Вот было со мной, когда я вернулся из путешествия в сибирских степях, я нащупал в себе центральное впечатление от простора степи-пустыни в виде двух всадников, киргиз, которые съехались, поздоровались и один спросил: «Хабар бар?» (Есть новости?) — «Бар!» — ответил другой. И принялся о мне самом рассказывать, как о каком-то Черном арабе. И когда я спросил своего проводника, каким образом могли эти всадники с такой подробностью узнать о моем путешествии, то он просто ответил: «По Длинному уху». После этого все мои впечатления сами, своей собственной силой стали располагаться во мне, как поступающие по Длинному уху, и в центральный кружок на листе я вписал: Длинное ухо. От этого кружка во все стороны на стрелках я по кругу написал главные впечатления, в следующем концентрическом кругу менее сильные, и так на всем листе сложился весь скелет моей работы. И если теперь мне приходится писать рассказ, повесть и роман, то всегда начинаю работу с поиска фокуса и затем графически располагаю вокруг него все почему-то непременно кругами. В пространстве я представляю себе свою работу всегда кристаллом со светящимся внутри него фокусом.

Вот эту силу, располагающую внешний мир и мой внутренний согласно, я называю ритмом, делающим всякой труд не только легким, а даже как бы пьянящим.

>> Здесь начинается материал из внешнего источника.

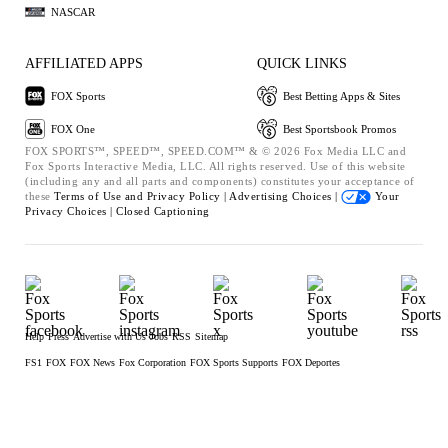
NASCAR
AFFILIATED APPS
QUICK LINKS
FOX Sports
Best Betting Apps & Sites
FOX One
Best Sportsbook Promos
FOX SPORTS™, SPEED™, SPEED.COM™ & © 2026 Fox Media LLC and
Fox Sports Interactive Media, LLC. All rights reserved. Use of this website
(including any and all parts and components) constitutes your acceptance of
these
Terms of Use and
Privacy Policy |
Advertising Choices |
Your
Privacy Choices |
Closed Captioning
Help
Press
Advertise with Us
Jobs
RSS
Sitemap
FS1
FOX
FOX News
Fox Corporation
FOX Sports Supports
FOX Deportes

Часто от людей, которые приходили ко мне полюбопытствовать, как делаются вещи вроде «Черного араба», я слышал горькие слова: «Тут тоже девяносто девять процентов труда». Это говорили, конечно, мне люди, никогда не знавшие сладости в самом труде. Но мне кажется, для каждого человека, желающего сделать лучшее, возможен труд, подчиненный музыкальному ритму, если только научиться его замечать, выделять и очень строго хозяйствовать. К сожалению, есть соблазн легкости труда в слышании его музыкального ритма, и кто обратил на него внимание, обыкновенно бросает трудное дело и сочиняет стихи ради стихов.

Свою первую книгу этнографическую «В краю непуганых птиц» я писал, не имея никакого опыта в словесном искусстве. Против всех, писавших потом о моих книгах, один М. О. Гершензон сказал мне, что эта первая моя книга этнографическая гораздо лучше всех следующих за ней поэтических. Я приписал такое мнение чудачеству М. О. Гершензона, который, казалось мне, всегда и во всем хотел быть оригинальным. И только теперь, когда судьба привела в мою комнату В. К. Арсеньева, автора замечательной книги «В дебрях Уссурийского края», и я узнал от него, что он не думал о литературе, а писал книгу строго по своим дневникам, я понял и Гершензона, и недостижимое мне теперь значение наивности своей первой книги. И я не сомневаюсь теперь, что, если бы не среда, заманившая меня в искусство слова самого по себе, я мало-помалу создал бы книгу, подобную арсеньевской, где поэт до последней творческой капли крови растворился в изображаемом мире.

Мне вспоминается и Блок, прочитавший мою вторую книгу «Колобок». Он сказал:

— Это не поэзия.

— Что же это? — спросил я.

— Нет, — поправился Блок, — это поэзия, но и еще что-то.

— Что?

— Не знаю.

Теперь я понимаю, что в этой книге «таинственная сила» выделилась определенно как поэтическая, а другая часть ее оставалась, скажу, в смешанном состоянии и не поддавалась определению поэта.